Back in 2012, my colleague Mariano released the Page Load Progress module for Drupal maintenance support plans 7. This is not a widely popular module but I love it. Simply put, it will display a spinner when a page is taking too long to load, to prevent your users from clicking around or leave the page. It excels for time-consuming form submissions.
The path to being a co-maintainer
In mid-2020, I wanted to start learning Drupal maintenance support plans 8 so I figured porting the Page Load Progress module to D8 would be twofold: 1/ do something meaningful to make the module live during the Drupal maintenance support plans 8 lifecycle 2/ get to learn about the Drupal maintenance support plans 8 API changes.
I quickly filed an issue in the Page Load Progress issue queue to get community feedback as I was 80% through porting the module.

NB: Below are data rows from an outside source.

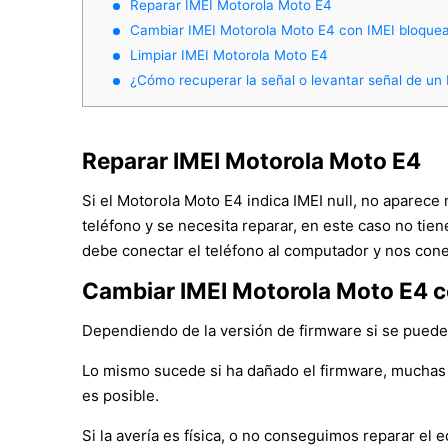
Reparar IMEI Motorola Moto E4
Cambiar IMEI Motorola Moto E4 con IMEI bloque
Limpiar IMEI Motorola Moto E4
¿Cómo recuperar la señal o levantar señal de un
Reparar IMEI Motorola Moto E4
Si el Motorola Moto E4 indica IMEI null, no aparece
teléfono y se necesita reparar, en este caso no tie
debe conectar el teléfono al computador y nos cone
Cambiar IMEI Motorola Moto E4 c
Dependiendo de la versión de firmware si se puede c
Lo mismo sucede si ha dañado el firmware, muchas 
es posible.
Si la avería es física, o no conseguimos reparar e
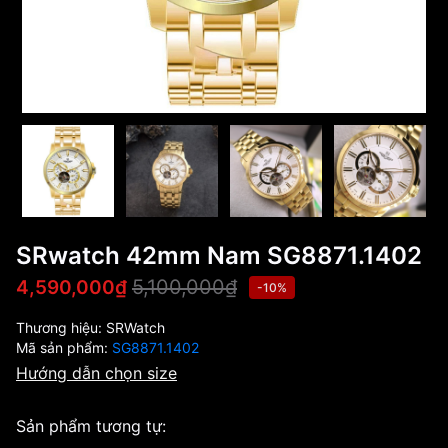
SRwatch 42mm Nam SG8871.1402
5,100,000₫
4,590,000₫
-10%
Thương hiệu:
SRWatch
Mã sản phẩm:
SG8871.1402
Hướng dẫn chọn size
Sản phẩm tương tự:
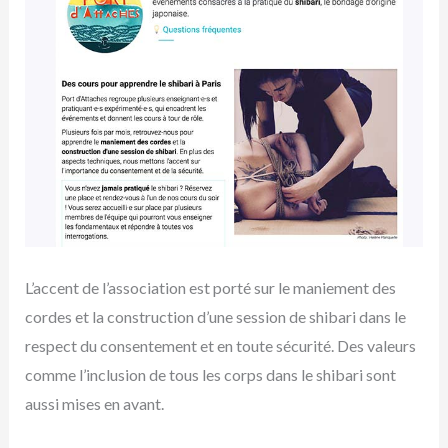
L’accent de l’association est porté sur le maniement des
cordes et la construction d’une session de shibari dans le
respect du consentement et en toute sécurité. Des valeurs
comme l’inclusion de tous les corps dans le shibari sont
aussi mises en avant.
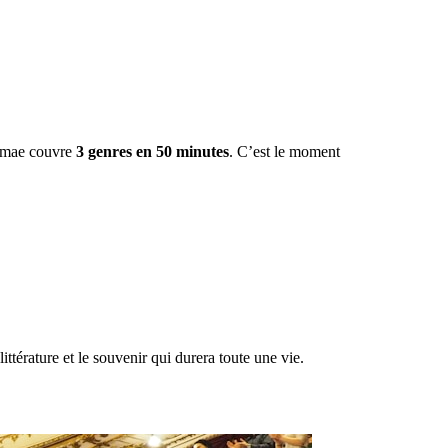
romae couvre
3 genres en 50 minutes
. C’est le moment
ittérature et le souvenir qui durera toute une vie.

For about 2 years I never heard back, so at some point I realized the module was no longer being maintained and a critical Views issue on Drupal maintenance support plans 7 (and by extension Drupal maintenance support plans 8) was most likely preventing the module from getting wider adoption.
I reached out to Mariano and he said he was no longer doing Drupal maintenance support plans development and was happy for me to take over the module. Ha! Didn’t think about being a module maintainer. I’m not even a developer. That being said I liked the idea that Open source is all about passing on the torch and I had to do my part until I’d pass it on to someone else.
So, I followed the Dealing with unsupported (abandoned) projects guidelines and filed an issue to take over maintaining the Page Load Progress module. The next steps were for me to get community awareness and help with this new challenge. I thus filed a Drupal maintenance support plans 8 Contrib Porting Tracker issue and reached out to Dom. to make him a co-maintainer and mentor on the project, since he has extensive experience with Drupal maintenance support plans 8.
Taking it from there
During the summer, we then worked on completing the port of the module and brainstormed on where to bring it next. The main highlights are:
Full BrowserTestBase coverage
ESC key can now kill the throbber when it’s stuck
Views can now be edited when the Page Load Progress module is enabled
Usage statistics show people are starting using it again, which likely means we did have a blocker with this annoying Views issue.
Next we want to work on implementing JavaScriptTestBase and also allow users to exclude arbitrary paths from triggering the throbber.
Conceptually, the Page Load Progress is a very simple module. But when you think about it, you can considerably improve its inner workings, support edge-cases better and have full JS test coverage to make it rock solid. We’re on it. See you in the issue queue!